● WHAT YOU ARE ASKED TO DO
Starting with the line containing "The value of" and going on through the line containing "Are the bars", write those lines out again with "bars" swapped for "columns" and nothing else changed.

● ENTRIES SUPPLIED
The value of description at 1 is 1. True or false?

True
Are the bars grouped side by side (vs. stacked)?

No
--
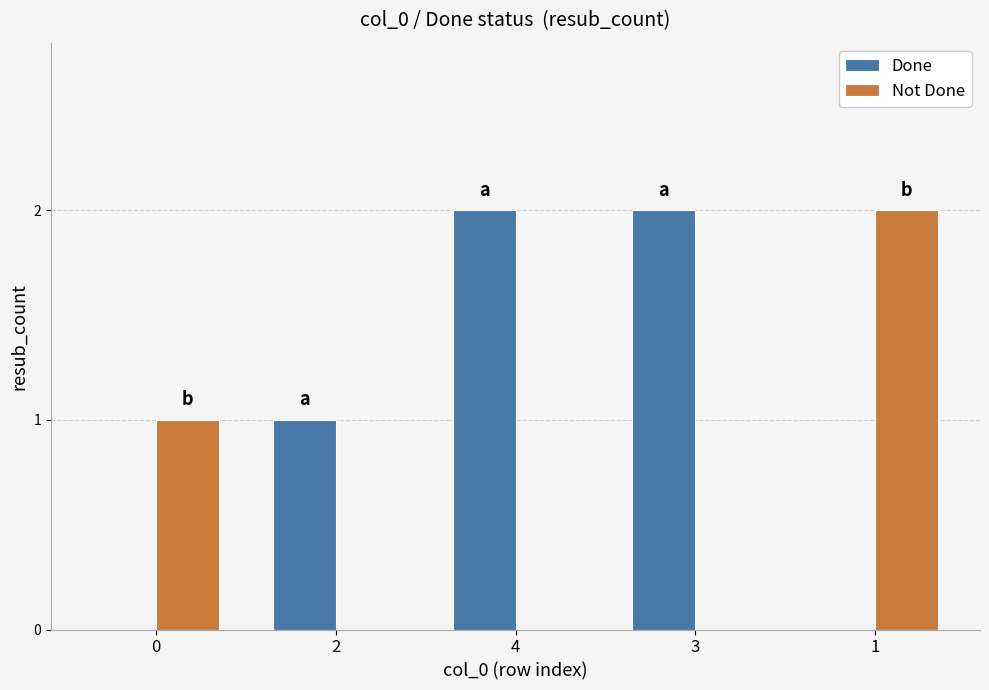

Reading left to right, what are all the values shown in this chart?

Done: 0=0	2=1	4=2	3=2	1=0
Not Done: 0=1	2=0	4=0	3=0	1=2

● YOUR SOLUTION
The value of description at 1 is 1. True or false?

True
Are the columns grouped side by side (vs. stacked)?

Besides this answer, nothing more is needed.